Normally Kubernetes controllers must not start unless the controller has
successfully built an informer cache. However, NFD did not check the return
value of the WaitForCacheSync()
method (which would’ve told the controller to
not start with a missing cache when its list request was timing out). This issue
was reported
here.
This bug was easily reproducible on a kind
cluster: Install NFD v0.16.0, and
observe that the kind node would get its feature labels. Next, create 1,000 fake
Nodes and NodeFeatures, and watch the previously added feature labels on the
kind node disappear as the nfd-master
controller would run into list timeouts
from the apiserver (which there’s now a
fix
for).
Upon further auditing the code, we’ve found several other failure modes that similarly would lead to node removals under different conditions:
-
We found other controllers like nfd-gc that also did not check the return value of the
WaitForCacheSync()
method, which would similarly cause node label removals. This was reported here and fixed here and here. -
We recently found a newly introduced code where this mistake is repeated once again (reported here, yet to be fixed).

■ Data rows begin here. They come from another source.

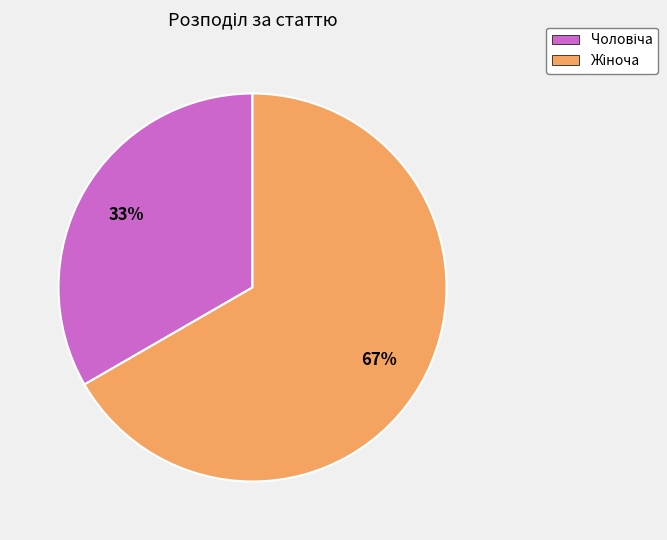

Is there any slice that represents more than half of the pie?

Yes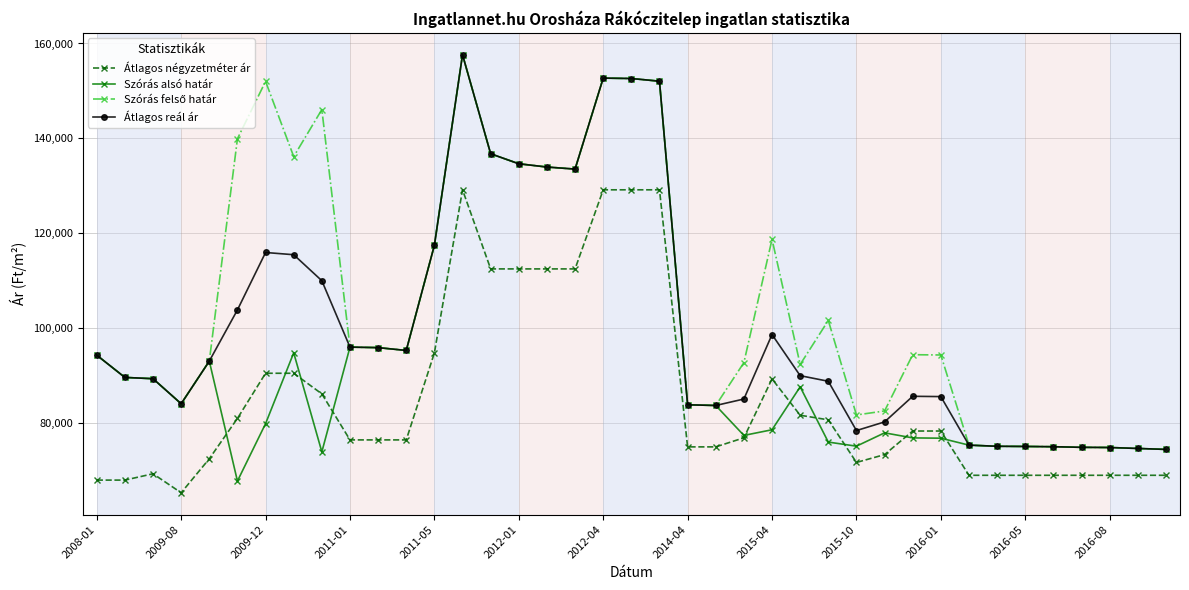

True or false: Átlagos négyzetméter ár and Átlagos reál ár intersect in this chart.

False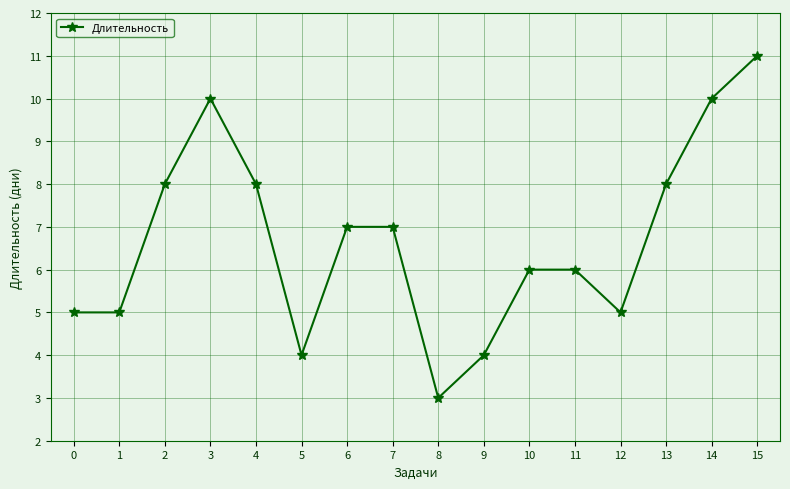

Does the chart have visible grid lines?

Yes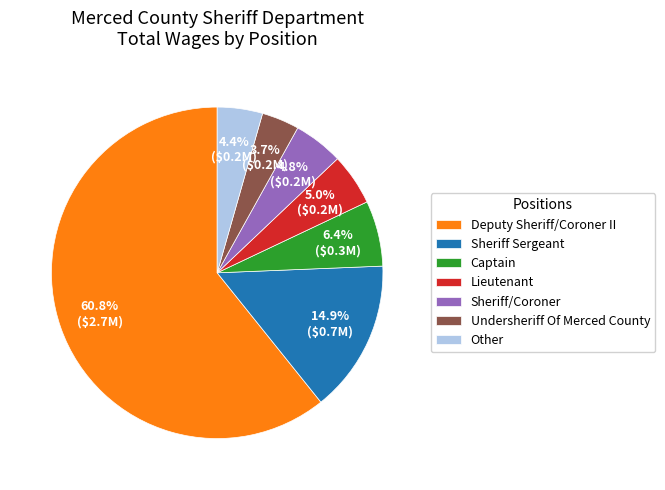

The Deputy Sheriff/Coroner II slice represents 10% of the pie. True or false?

False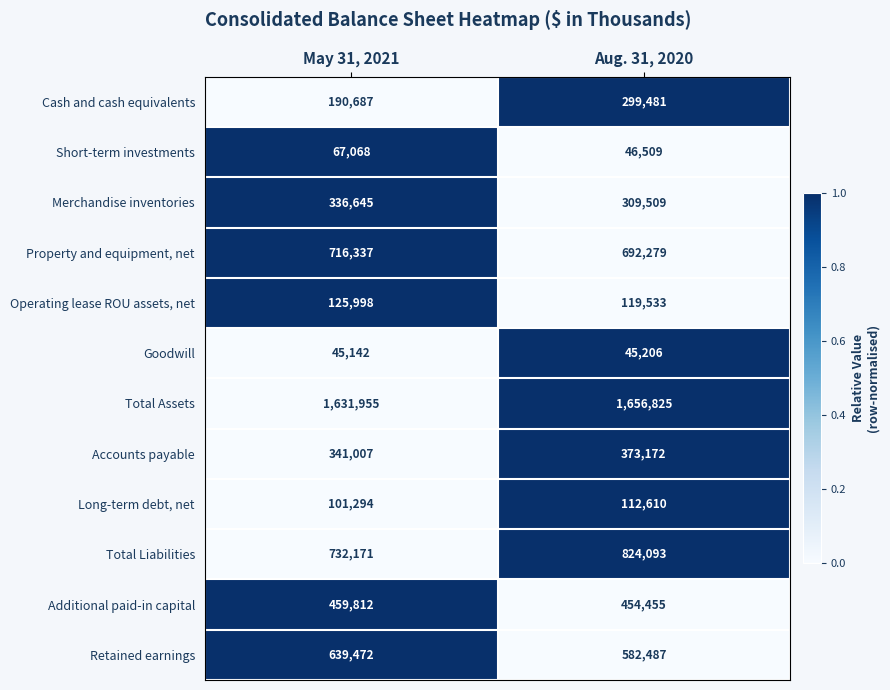

Which series has the largest range (max minus min)?

Cash and cash equivalents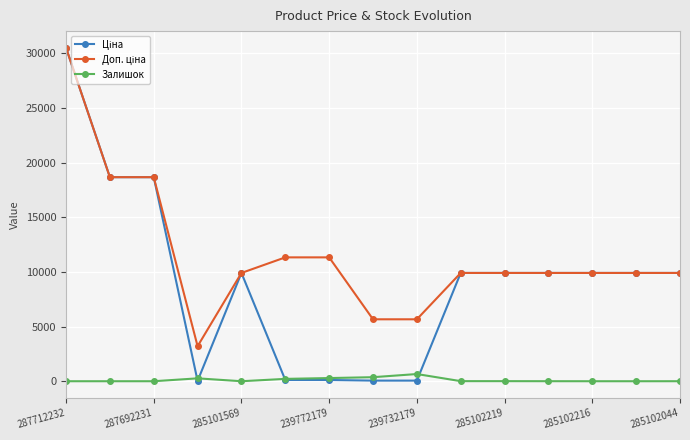

At how many categories does at least one series exceed 13482?

3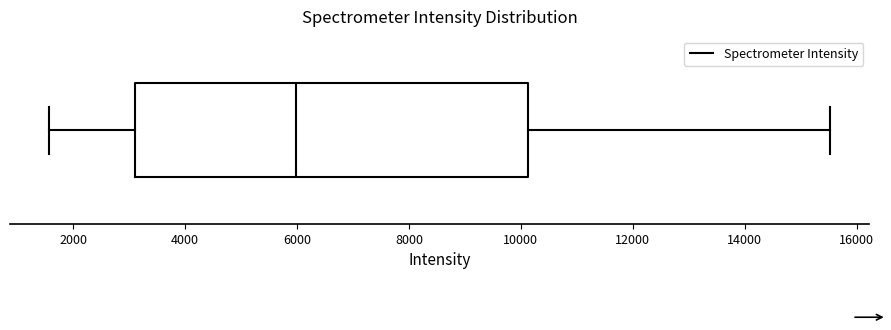

Read this box plot against the x-axis: the position of the median line, the range covered by the box, and the ends of both whiskers. The values are not printed on the chart, so give them approximately, as read against the axis.

median 6000, box 3200 to 10200, whiskers 1600 to 15600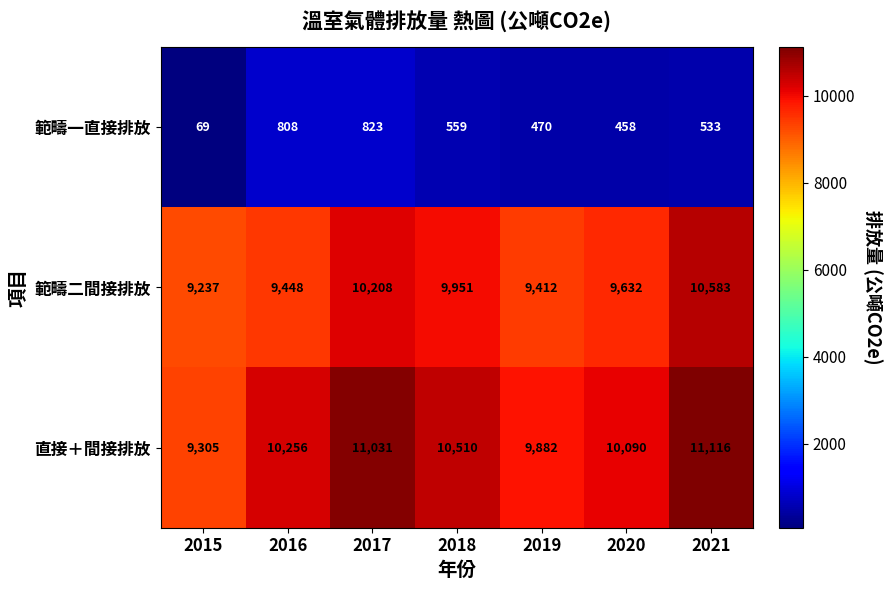

What is the difference between the highest and lowest values at 2021?

10583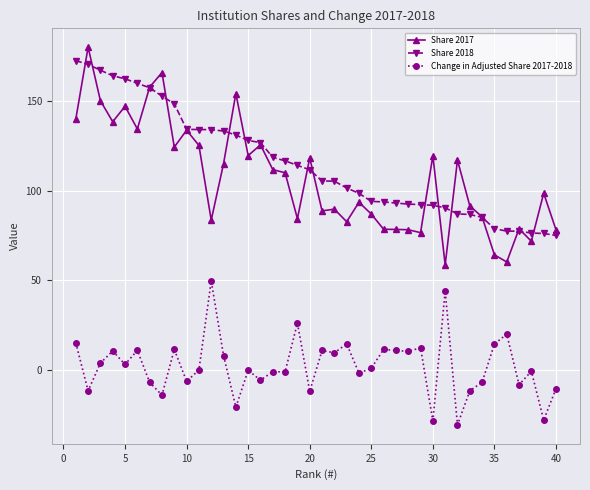

List the series in order of their peak value, lowest first.

Change in Adjusted Share 2017-2018, Share 2018, Share 2017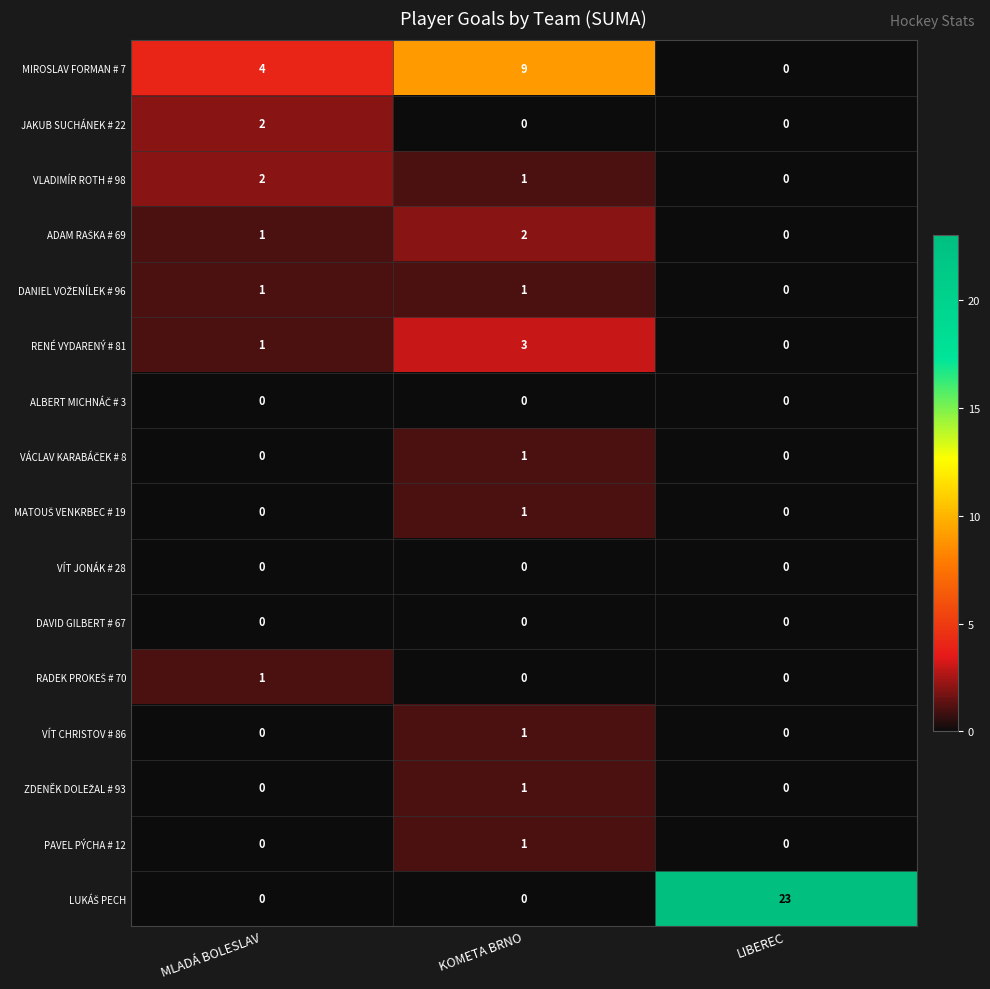

At which label does MIROSLAV FORMAN # 7 reach its peak?

KOMETA BRNO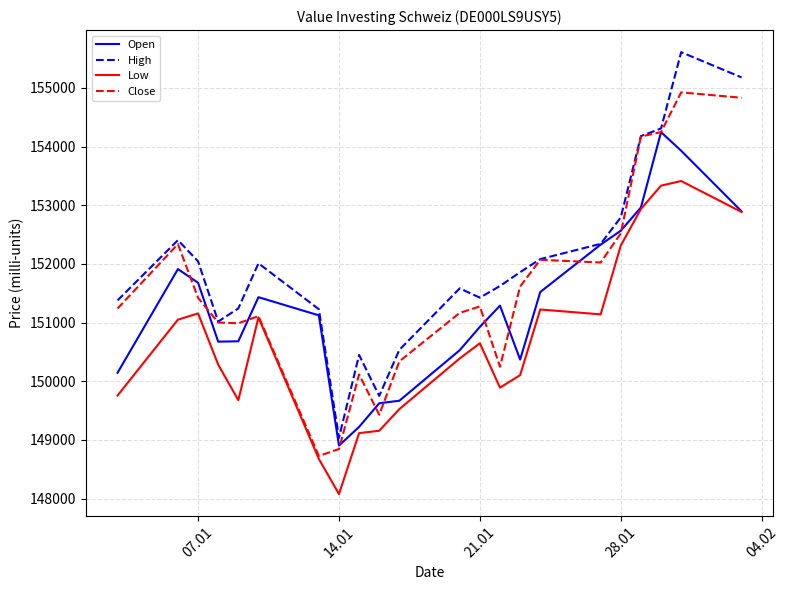

Count the number of data series in this chart.

4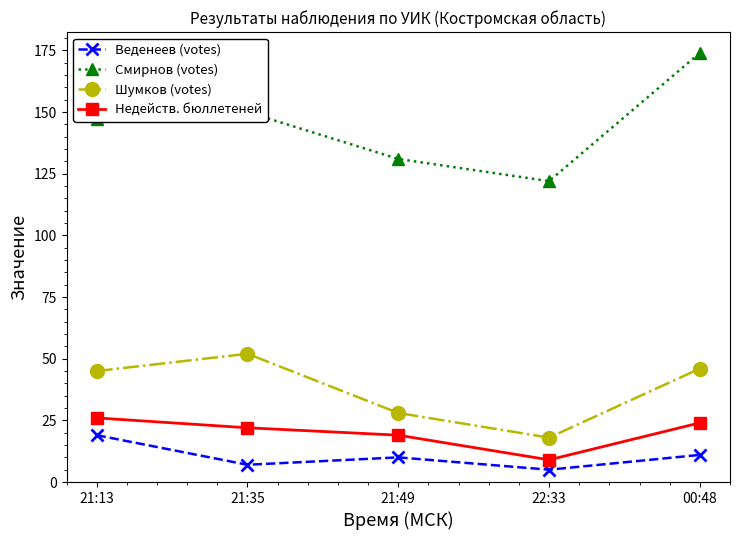

Which category has the lowest value across all series?

22:33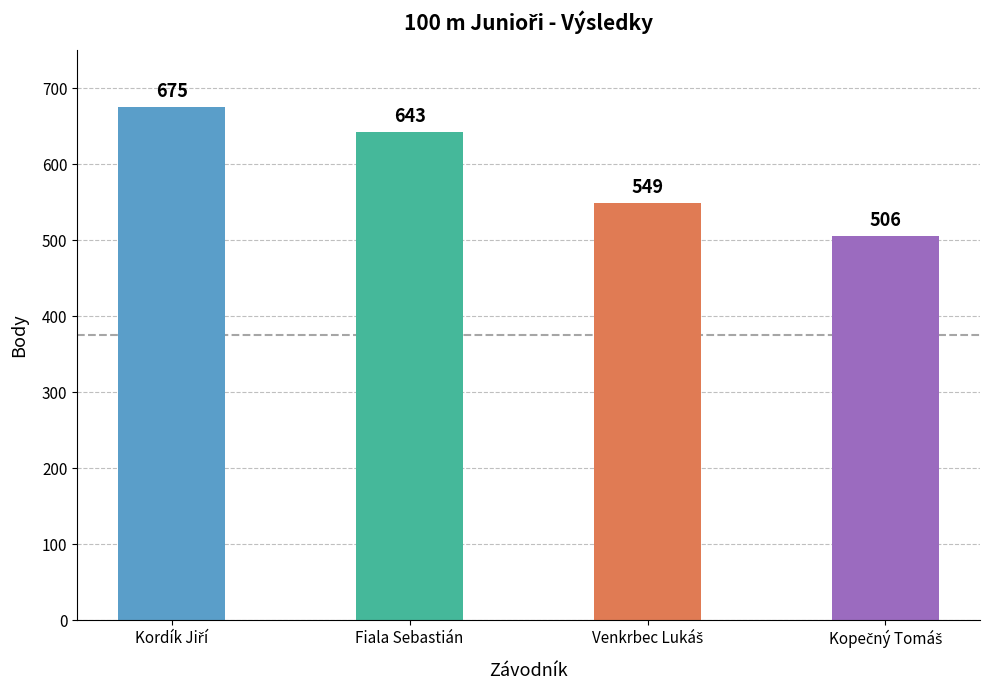

Read the value at Fiala Sebastián.

643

This is rather proving my point that implementing controllers correctly is inherently hard. NFD uses Kubernetes Go client correctly and manages informer lifecycle (which is a low level primitive), using a higher level controller development framework like controller-runtime would make it impossible to get this wrong.
-
NodeFeature
custom resources have their owner references set to thenfd-worker
Pod, which is a bad idea, because these Pod get deleted all the time during upgrades etc, and Kubernetes would garbage-collect theseNodeFeature
resources. This issue is reported here.The newer v0.16.6 version makes a change to set the parent object as
DaemonSet
, which I think is still the wrong fix, deletion of a DaemonSet should not cause all node labels to be nuked). The NFD worker would treat the lack of theNodeFeature
object as “node has no labels” and proceeded with node label removals as well. This was reported here and still not fully fixed in a way that makes sense to me.
Overall, we’ve decided we’re probably better off not dynamically relying on node labels and moving all static node labels to the kubelet configuration, and using our existing node lifecycle management controllers to manage the dynamic node labels.
Conclusions
Kubernetes controllers are harder to write correctly. The tooling and frameworks like controller-runtime are really good at giving you the impression that you have something working. That said, correctness and scalability aren’t always obvious things to test for if you aren’t aware of the pitfalls you might be exposed to.
A big lesson that I’ve developed over time is that you really need to deeply understand how an external off-the-shelf controller you bring into your ecosystem works and do an extensive due diligence before putting the component in your critical path.